What’s going to happen with welfare reform in Northern Ireland?

For a very long time, the social security payments scheme in Northern Ireland was more or less identical but separate from the scheme in the mainland. Thus, for example, if you retired in Northern Ireland and then moved to England, your retirement pension would be paid from the English system but the amount would be the same.

However, up until the early 1990s there were separate computer systems to do this in Northern Ireland and in England. Then with the replacement of the English system in the 1990s, the running of the systems gradually moved to England and the various computer teams supporting the old Northern Ireland systems were disbanded.

Roll that forward 20-odd years and the reform of social security that is taking place in England, Scotland and Wales hasn’t, yet, been accepted.

Options as to how to proceed are quite limited.

Firstly, NI could carry on with the old system for a while. There are penalties of, at present, £5 million a month being applied and that’ll have consequences for the non-social security money i.e. there would need to be substantial cuts to balance the books. However, there’s only one computer system now, run in a number of centres across the country but supported centrally and that’s rather a bigger problem. Once the mainland change over to universal credit, support for the old systems will stop and those support teams will disband. The NI computer system is actually in England and, in principle, NI could buy that but what they can’t buy is the support team as that will be moving on to the new system. Outcome of this option? Well, something like 2 or 3 years from now the social security payments in NI will simply stop being paid because the computer system which is paying them now will either be switched off or, if it’s not, it will develop a fault and the team that currently fixes faults won’t exist. In practice, this is likely to end in chaos.
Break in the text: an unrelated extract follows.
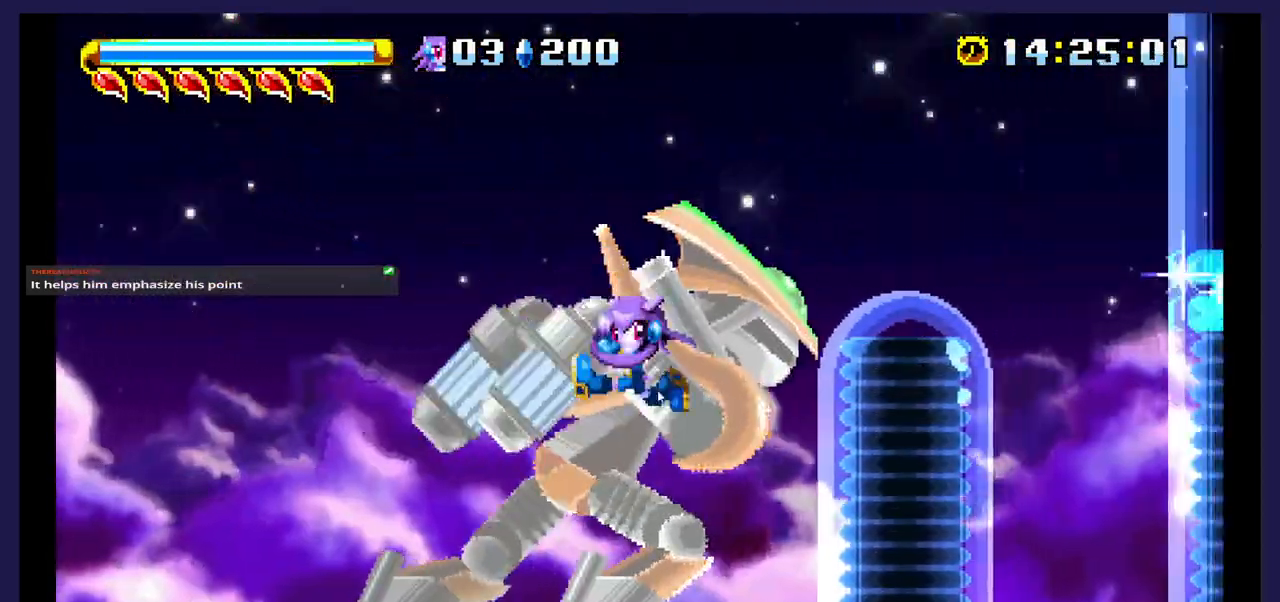
{"buttons": ["DPAD_LEFT"], "events": [[100, "X", "up"], [217, "DPAD_LEFT", "down"]]}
Second, continue on with the old system but get a replacement to avoid the consequences of the switch-off above. Again, there are the penalties to contend with. However, more significant is that 2 to 3 year deadline: it just isn’t long enough to train up a new support team, even if the will to do that were there (which it isn’t) and the GB teams were able to train up a backup team (unlikely in the timeframe). It would also be seriously expensive as the GB systems were written with much larger IT teams than are usual in NI (around 10 times as large) so running costs would be much higher per capita.

Third, agree the changes in welfare in NI. Best option probably, but seemingly rather unlikely to happen.

Fourth, give back the social security to direct rule. Not that different from the previous option but probably a whole lot better from the point of view of the local politicians as they’ll be able to argue that the cuts are imposed directly by London.

So what’s likely to happen? The possibility of social security payments simply stopping should focus the minds of the politicians but they don’t seem to believe that the computer system would be switched off – what they haven’t allowed for is that without support, it’ll just stop working sooner or later. Neither of the first two options are great for NI given the penalties that will be applied and the consequences for public services. Options 3 and 4 aren’t great politically so unlikely to happen before the upcoming elections.